= Roberto Esser dos Reis =

Brazilian ichthyologist

Roberto Esser dos Reis is a Brazilian ichthyologist, professor and Curator of Fishes at the Pontifical Catholic University of Rio Grande do Sul. Among other duties, Reis has been working at the University of São Paulo, Brazil, the University of Michigan, Ann Arbor, and the University of Central Florida, Orlando, Florida, United States. Most of his research as an ichthyologist regards different types of South American catfish. He is also chair for South America of the Freshwater Fish Specialist Group, Species Survival Commission, and advises the IUCN on the biological aspects of the conservation of threatened species.

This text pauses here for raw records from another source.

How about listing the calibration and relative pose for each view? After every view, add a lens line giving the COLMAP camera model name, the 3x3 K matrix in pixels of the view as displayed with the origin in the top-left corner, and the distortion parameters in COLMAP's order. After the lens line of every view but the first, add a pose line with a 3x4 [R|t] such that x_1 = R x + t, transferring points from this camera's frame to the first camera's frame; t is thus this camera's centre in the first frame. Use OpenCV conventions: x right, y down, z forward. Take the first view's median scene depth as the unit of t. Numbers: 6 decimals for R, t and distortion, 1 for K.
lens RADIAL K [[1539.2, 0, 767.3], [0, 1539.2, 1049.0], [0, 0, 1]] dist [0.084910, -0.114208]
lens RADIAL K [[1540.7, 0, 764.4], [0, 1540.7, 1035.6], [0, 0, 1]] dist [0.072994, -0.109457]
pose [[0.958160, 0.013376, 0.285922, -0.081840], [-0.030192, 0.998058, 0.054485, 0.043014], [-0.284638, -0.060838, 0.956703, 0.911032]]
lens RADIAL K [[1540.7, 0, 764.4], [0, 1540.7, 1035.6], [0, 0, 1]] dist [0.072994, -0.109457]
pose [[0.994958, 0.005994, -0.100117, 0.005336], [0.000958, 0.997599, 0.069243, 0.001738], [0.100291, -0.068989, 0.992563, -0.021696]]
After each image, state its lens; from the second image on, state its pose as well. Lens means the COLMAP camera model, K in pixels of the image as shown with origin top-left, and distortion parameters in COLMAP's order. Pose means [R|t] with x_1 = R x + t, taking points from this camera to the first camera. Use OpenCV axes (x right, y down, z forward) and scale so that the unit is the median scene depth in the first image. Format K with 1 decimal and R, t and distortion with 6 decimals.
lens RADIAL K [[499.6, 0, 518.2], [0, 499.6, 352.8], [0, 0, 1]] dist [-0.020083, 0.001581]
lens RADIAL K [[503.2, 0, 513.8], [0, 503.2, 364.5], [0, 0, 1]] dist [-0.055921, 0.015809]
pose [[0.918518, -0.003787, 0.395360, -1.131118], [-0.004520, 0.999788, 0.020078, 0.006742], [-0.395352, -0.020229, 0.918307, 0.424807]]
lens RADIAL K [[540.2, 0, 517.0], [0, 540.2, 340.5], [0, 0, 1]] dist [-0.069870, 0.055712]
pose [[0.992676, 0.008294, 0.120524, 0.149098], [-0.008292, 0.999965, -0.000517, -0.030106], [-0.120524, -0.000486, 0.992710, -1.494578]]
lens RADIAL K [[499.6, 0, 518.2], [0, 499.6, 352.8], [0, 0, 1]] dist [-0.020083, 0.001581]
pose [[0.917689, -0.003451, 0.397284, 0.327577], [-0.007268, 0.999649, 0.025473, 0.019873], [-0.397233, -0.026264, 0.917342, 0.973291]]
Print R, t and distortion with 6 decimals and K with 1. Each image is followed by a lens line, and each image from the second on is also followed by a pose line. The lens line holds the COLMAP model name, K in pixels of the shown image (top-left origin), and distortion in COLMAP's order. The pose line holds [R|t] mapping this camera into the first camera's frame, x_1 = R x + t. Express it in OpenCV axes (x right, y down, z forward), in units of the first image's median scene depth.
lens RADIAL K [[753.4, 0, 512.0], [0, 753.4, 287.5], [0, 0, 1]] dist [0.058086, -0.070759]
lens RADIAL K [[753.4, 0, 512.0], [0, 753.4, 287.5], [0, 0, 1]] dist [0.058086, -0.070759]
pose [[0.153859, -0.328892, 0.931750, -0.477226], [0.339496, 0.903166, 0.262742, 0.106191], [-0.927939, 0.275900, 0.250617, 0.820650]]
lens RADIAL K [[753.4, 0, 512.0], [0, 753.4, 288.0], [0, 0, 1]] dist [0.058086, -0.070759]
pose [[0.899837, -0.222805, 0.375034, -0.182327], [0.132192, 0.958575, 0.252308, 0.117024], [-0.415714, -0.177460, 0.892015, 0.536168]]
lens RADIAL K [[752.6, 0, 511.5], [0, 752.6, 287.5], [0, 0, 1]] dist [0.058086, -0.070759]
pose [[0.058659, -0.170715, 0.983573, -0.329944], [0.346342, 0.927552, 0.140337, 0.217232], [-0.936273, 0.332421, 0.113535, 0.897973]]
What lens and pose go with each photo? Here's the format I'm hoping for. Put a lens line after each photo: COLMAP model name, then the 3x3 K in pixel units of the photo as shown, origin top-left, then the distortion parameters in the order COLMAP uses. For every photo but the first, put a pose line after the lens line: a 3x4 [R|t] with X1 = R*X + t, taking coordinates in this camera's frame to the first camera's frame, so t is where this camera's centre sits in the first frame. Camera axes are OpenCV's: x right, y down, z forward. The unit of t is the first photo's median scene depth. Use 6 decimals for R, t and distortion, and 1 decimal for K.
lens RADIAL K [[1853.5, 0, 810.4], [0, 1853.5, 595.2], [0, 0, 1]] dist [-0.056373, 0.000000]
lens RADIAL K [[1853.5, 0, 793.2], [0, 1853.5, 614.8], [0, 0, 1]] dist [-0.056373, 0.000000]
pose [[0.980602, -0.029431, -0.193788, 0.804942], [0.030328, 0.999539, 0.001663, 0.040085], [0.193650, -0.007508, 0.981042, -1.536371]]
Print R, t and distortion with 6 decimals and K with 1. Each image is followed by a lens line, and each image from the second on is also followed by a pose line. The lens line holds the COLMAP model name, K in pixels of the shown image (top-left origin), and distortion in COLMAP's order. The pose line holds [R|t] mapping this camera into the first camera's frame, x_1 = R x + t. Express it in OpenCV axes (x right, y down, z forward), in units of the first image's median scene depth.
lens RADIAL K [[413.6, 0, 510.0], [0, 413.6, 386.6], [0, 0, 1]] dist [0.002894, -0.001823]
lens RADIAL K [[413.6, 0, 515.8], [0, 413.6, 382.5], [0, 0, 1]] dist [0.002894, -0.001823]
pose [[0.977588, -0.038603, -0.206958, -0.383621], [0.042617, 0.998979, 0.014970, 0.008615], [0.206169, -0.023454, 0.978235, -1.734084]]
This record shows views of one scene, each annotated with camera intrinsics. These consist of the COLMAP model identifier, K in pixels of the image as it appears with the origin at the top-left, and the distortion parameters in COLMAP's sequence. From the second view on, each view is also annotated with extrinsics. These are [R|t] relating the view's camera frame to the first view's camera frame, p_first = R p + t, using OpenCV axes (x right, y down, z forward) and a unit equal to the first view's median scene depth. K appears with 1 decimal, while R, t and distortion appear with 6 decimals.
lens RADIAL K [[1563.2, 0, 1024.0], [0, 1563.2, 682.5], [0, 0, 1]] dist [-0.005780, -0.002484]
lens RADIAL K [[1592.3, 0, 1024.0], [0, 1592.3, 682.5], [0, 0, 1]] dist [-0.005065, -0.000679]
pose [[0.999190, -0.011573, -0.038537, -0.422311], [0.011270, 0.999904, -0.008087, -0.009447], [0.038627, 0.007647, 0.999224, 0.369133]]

Reis authored more than 120 original journal papers, and four books. Reis is Chief Editor of the Checklist of Freshwater Fishes from Central and South America (CLOFFSCA), and past President of the Brazilian Ichthyological Society. Reis has discovered and described more than 100 fish species.

==Taxon described by him==
- See :Category:Taxa named by Roberto Esser dos Reis

== Taxon named in his honor ==
- Sturisoma reisi is a species of catfish in the family Loricariidae.
- Phalloceros reisi, the Apiaí toothcarp, is a species of poeciliid fish native to Brazil.